課題 a: 労働組合の団体交渉をめぐる本文から、「2 その後、組合は、平成23」から「判決主文  1 原告の請求を棄却する。」までの部分を一字一句違えずに書き出してください。

読解用本文:

···

2 その後、組合は、平成23年6月12日、会社に対し、本件解雇に深く関与していたことが判明したなどとして、A1の解雇等を協議事項とする団体交渉の申入れを行ったが、会社は、A1との間に労使関係がないとして団体交渉に応じなかった。
3 組合は、この団体交渉の拒否が不当労働行為に当たるとして、大阪府労働委員会に救済を申し立てたが、府労委は、会社がA1の「使用者」に当たらないなどとして、同申立てを棄却した。
4 組合は、これを不服として中央労働委員会に再審査を申し立てたが、中労委は同申立てを棄却した。
5 組合は、これを不服として東京地裁に行政訴訟を提起したが、同地裁は組合の請求を棄却した。 
判決主文  1 原告の請求を棄却する。
2 訴訟費用は参加費用も含め原告の負担とする。

···

課題用エントリー:
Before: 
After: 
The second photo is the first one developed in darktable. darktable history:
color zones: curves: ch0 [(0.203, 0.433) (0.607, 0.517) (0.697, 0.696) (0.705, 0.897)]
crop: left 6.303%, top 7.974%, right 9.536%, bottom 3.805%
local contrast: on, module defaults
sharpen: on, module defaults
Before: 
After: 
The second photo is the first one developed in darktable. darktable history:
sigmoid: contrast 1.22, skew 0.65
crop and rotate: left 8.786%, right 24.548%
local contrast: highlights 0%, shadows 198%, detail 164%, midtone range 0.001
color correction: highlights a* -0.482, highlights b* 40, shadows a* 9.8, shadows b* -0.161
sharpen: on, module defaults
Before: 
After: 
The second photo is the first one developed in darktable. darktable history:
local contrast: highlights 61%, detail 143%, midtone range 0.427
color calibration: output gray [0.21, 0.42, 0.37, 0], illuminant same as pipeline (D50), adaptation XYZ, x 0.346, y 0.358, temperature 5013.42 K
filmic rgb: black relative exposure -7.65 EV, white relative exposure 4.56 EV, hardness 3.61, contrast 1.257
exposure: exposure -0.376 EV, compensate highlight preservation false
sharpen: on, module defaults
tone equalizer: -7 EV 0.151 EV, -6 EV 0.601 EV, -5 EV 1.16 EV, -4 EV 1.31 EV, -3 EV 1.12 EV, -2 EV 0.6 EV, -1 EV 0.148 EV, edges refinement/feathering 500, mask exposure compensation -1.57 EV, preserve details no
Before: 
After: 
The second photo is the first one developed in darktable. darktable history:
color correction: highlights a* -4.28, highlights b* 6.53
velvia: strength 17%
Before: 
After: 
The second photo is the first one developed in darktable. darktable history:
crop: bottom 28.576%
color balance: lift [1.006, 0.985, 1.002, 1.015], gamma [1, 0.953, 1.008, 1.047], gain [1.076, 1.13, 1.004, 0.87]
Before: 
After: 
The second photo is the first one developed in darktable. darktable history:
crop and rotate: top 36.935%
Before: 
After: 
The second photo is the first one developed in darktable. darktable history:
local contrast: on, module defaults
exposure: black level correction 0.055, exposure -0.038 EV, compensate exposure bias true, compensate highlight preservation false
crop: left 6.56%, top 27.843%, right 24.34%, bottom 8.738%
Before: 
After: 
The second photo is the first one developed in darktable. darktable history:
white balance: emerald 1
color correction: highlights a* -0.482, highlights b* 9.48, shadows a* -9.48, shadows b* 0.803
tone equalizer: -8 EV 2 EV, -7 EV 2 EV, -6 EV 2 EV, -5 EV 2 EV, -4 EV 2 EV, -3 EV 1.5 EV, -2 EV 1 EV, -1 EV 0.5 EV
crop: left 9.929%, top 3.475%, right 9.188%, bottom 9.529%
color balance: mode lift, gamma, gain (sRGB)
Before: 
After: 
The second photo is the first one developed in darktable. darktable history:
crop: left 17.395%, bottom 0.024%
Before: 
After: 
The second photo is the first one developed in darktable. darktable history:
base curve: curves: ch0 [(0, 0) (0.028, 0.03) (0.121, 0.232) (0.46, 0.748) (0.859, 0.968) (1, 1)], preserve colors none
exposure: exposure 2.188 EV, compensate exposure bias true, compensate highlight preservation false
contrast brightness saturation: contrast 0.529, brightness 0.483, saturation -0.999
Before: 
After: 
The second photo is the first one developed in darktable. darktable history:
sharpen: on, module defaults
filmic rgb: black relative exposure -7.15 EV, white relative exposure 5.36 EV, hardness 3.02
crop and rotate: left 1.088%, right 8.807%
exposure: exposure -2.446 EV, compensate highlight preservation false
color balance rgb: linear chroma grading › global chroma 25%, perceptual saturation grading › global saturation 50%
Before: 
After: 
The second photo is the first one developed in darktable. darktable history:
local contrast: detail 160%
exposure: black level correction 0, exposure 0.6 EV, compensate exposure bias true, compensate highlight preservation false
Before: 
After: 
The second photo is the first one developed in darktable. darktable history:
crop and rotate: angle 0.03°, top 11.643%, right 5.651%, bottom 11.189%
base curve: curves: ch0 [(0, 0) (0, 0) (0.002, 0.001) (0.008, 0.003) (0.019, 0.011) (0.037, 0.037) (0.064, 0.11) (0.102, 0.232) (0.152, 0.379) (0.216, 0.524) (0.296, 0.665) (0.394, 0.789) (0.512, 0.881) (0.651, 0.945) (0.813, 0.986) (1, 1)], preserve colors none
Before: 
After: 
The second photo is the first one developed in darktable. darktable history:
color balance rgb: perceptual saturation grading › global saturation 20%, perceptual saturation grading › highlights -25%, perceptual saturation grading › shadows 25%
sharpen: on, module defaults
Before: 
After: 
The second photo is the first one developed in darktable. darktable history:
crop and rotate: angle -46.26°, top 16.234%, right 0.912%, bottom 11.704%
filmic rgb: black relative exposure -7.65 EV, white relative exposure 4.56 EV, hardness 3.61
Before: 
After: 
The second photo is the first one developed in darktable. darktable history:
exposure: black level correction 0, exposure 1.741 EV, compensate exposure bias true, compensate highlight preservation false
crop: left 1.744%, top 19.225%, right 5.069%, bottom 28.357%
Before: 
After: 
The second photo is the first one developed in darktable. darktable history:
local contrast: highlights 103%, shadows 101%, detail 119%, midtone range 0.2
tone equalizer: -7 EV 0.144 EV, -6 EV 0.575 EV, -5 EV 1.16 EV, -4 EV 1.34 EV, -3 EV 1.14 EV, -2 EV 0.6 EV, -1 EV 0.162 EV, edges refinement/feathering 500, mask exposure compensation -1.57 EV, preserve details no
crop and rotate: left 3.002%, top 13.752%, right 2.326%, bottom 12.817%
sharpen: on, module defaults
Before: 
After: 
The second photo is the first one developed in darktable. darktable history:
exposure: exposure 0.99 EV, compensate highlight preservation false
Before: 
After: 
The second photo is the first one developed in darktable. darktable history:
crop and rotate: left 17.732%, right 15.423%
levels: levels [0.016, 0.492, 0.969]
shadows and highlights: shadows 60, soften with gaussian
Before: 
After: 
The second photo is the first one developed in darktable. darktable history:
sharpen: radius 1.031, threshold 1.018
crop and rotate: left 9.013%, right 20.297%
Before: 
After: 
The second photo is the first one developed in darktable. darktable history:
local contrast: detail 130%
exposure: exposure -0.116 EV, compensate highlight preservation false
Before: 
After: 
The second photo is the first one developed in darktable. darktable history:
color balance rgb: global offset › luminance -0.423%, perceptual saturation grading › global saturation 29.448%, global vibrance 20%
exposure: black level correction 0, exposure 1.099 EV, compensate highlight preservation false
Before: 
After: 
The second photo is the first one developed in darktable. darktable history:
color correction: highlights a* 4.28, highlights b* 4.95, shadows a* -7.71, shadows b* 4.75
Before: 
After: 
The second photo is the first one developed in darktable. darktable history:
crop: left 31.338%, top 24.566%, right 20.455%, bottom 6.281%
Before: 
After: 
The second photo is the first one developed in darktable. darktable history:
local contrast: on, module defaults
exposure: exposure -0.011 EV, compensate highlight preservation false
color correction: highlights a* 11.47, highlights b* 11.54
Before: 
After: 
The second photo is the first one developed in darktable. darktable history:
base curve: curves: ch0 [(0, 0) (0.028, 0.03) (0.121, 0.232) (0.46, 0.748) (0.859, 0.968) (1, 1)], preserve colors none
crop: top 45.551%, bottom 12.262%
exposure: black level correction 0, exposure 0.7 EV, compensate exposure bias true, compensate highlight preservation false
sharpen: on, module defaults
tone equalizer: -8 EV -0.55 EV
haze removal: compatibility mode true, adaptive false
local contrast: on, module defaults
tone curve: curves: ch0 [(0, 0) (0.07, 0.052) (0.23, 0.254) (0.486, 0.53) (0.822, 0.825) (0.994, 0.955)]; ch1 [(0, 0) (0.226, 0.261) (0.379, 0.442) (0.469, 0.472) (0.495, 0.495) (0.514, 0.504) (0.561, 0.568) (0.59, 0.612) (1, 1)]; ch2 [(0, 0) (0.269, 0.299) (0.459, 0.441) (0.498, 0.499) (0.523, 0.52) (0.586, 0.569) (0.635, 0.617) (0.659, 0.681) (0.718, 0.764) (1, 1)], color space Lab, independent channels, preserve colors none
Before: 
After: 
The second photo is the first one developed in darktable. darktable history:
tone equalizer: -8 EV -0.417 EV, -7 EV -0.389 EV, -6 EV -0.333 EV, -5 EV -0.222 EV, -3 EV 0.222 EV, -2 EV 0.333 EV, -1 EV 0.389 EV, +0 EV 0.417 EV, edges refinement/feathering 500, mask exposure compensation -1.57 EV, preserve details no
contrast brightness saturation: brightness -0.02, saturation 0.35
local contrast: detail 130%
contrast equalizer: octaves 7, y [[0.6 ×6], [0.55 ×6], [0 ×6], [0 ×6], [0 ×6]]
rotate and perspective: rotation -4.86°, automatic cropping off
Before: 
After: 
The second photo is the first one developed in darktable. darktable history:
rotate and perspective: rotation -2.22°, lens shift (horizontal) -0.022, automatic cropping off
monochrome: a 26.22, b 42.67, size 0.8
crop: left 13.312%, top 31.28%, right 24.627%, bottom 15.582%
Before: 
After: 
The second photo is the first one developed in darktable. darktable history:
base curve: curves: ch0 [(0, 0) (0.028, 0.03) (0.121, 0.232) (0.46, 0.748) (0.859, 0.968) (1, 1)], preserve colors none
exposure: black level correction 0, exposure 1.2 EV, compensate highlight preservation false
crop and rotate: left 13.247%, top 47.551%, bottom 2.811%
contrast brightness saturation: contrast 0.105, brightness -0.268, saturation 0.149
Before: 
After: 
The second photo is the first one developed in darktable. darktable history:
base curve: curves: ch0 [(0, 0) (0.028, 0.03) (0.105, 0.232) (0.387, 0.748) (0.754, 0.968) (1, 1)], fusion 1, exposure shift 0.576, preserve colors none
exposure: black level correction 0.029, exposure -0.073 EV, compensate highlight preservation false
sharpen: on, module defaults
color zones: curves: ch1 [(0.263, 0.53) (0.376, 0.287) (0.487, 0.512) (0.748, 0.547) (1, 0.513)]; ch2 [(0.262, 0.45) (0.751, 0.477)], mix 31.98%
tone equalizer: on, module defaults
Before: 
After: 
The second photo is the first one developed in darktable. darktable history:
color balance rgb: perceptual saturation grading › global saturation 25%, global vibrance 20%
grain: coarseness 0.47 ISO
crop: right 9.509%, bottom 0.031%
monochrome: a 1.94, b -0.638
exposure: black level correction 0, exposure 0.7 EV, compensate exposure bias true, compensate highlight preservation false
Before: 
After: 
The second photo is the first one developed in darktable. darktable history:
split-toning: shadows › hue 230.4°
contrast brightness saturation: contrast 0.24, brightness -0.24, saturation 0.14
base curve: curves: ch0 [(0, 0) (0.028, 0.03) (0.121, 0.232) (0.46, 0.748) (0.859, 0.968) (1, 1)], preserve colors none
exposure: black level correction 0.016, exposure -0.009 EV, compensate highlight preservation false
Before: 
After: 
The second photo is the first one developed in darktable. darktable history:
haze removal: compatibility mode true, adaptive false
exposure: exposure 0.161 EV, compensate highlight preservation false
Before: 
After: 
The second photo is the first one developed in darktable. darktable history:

···

課題 b: エントリーの先頭から「velvia: strength 17%」を含む行までを、「Before」を「Original」に置き換えて出力してください。それ以外の箇所は変えず、この範囲の行だけを示してください。

最終結果 a:
2 その後、組合は、平成23年6月12日、会社に対し、本件解雇に深く関与していたことが判明したなどとして、A1の解雇等を協議事項とする団体交渉の申入れを行ったが、会社は、A1との間に労使関係がないとして団体交渉に応じなかった。
3 組合は、この団体交渉の拒否が不当労働行為に当たるとして、大阪府労働委員会に救済を申し立てたが、府労委は、会社がA1の「使用者」に当たらないなどとして、同申立てを棄却した。
4 組合は、これを不服として中央労働委員会に再審査を申し立てたが、中労委は同申立てを棄却した。
5 組合は、これを不服として東京地裁に行政訴訟を提起したが、同地裁は組合の請求を棄却した。 
判決主文  1 原告の請求を棄却する。

最終結果 b:
Original: 
After: 
The second photo is the first one developed in darktable. darktable history:
color zones: curves: ch0 [(0.203, 0.433) (0.607, 0.517) (0.697, 0.696) (0.705, 0.897)]
crop: left 6.303%, top 7.974%, right 9.536%, bottom 3.805%
local contrast: on, module defaults
sharpen: on, module defaults
Original: 
After: 
The second photo is the first one developed in darktable. darktable history:
sigmoid: contrast 1.22, skew 0.65
crop and rotate: left 8.786%, right 24.548%
local contrast: highlights 0%, shadows 198%, detail 164%, midtone range 0.001
color correction: highlights a* -0.482, highlights b* 40, shadows a* 9.8, shadows b* -0.161
sharpen: on, module defaults
Original: 
After: 
The second photo is the first one developed in darktable. darktable history:
local contrast: highlights 61%, detail 143%, midtone range 0.427
color calibration: output gray [0.21, 0.42, 0.37, 0], illuminant same as pipeline (D50), adaptation XYZ, x 0.346, y 0.358, temperature 5013.42 K
filmic rgb: black relative exposure -7.65 EV, white relative exposure 4.56 EV, hardness 3.61, contrast 1.257
exposure: exposure -0.376 EV, compensate highlight preservation false
sharpen: on, module defaults
tone equalizer: -7 EV 0.151 EV, -6 EV 0.601 EV, -5 EV 1.16 EV, -4 EV 1.31 EV, -3 EV 1.12 EV, -2 EV 0.6 EV, -1 EV 0.148 EV, edges refinement/feathering 500, mask exposure compensation -1.57 EV, preserve details no
Original: 
After: 
The second photo is the first one developed in darktable. darktable history:
color correction: highlights a* -4.28, highlights b* 6.53
velvia: strength 17%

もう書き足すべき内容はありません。